According to Lemken CEO, Anthony van der Ley, the company has enjoyed double-digit growth in 2021 with more of the same to come in 2022.

This has been achieved in an equal manner across all its markets, Ireland included.

Speaking at Lemken’s recent Blue Innovation Day, van der Ley said that agricultural markets look set to remain strong for the first six months of 2022.

We have a full order book at the present time. But it’s not possible to look beyond the mid-point of next year in terms of determining future market trends.

“Innovation will continue to drive the agricultural machinery market and digitalisation will be a powerful tool within the sector, provided we use it with respect.”

Van de Ley believes that intelligent, digital-driven advances will revolutionise agriculture over the coming decades.

A case in point is his assertion that farmers will soon be able to meet the exact needs of individual plants within a crop from a nutrient-provision point of view.

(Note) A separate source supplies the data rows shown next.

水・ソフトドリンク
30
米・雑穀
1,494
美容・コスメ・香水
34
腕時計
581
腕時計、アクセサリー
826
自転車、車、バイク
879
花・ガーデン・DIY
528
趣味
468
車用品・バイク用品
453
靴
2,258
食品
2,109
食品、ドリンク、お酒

Autonomous machines will soon be a commercial reality.

But it isn’t all plain sailing for machinery-manufacturing companies like Lemken at the present time.

The CEO confirmed that rising input costs are now impacting significantly on market prices across the Lemken product range.

He confirmed that steel prices had risen by 95% over the past 12 months with the costs of electronic components increasing by 50% during the same period.

“Fuel and transport costs have increased accordingly,” van der Ley explained.

Lemken - 2022 price increase

Given these factors, Lemken has confirmed that its product prices in Ireland will increase by 10% in 2022, relative to the previous year.

All Lemken seed drills and range of cultivation equipment are eligible for TAMS support, the company said.

However, ploughs are not included within the remit of the scheme.

Blue Innovation Day was used as the launch pad for a campaign which will see Lemken put the need for farmers to maximise soil health at the very heart of every communication-related activity it undertakes into the future.

The business has had a very close relationship for a number of years with the UK-based agronomy services company, Agrii.

Trial work already undertaken as a result of this collaboration has shown that ploughing alone can reduce blackgrass levels in heavily infested fields by up to 60%.

Later sowing dates will also act to provide farmers with greater opportunities to reduce blackgrass populations, using physical control methods alone.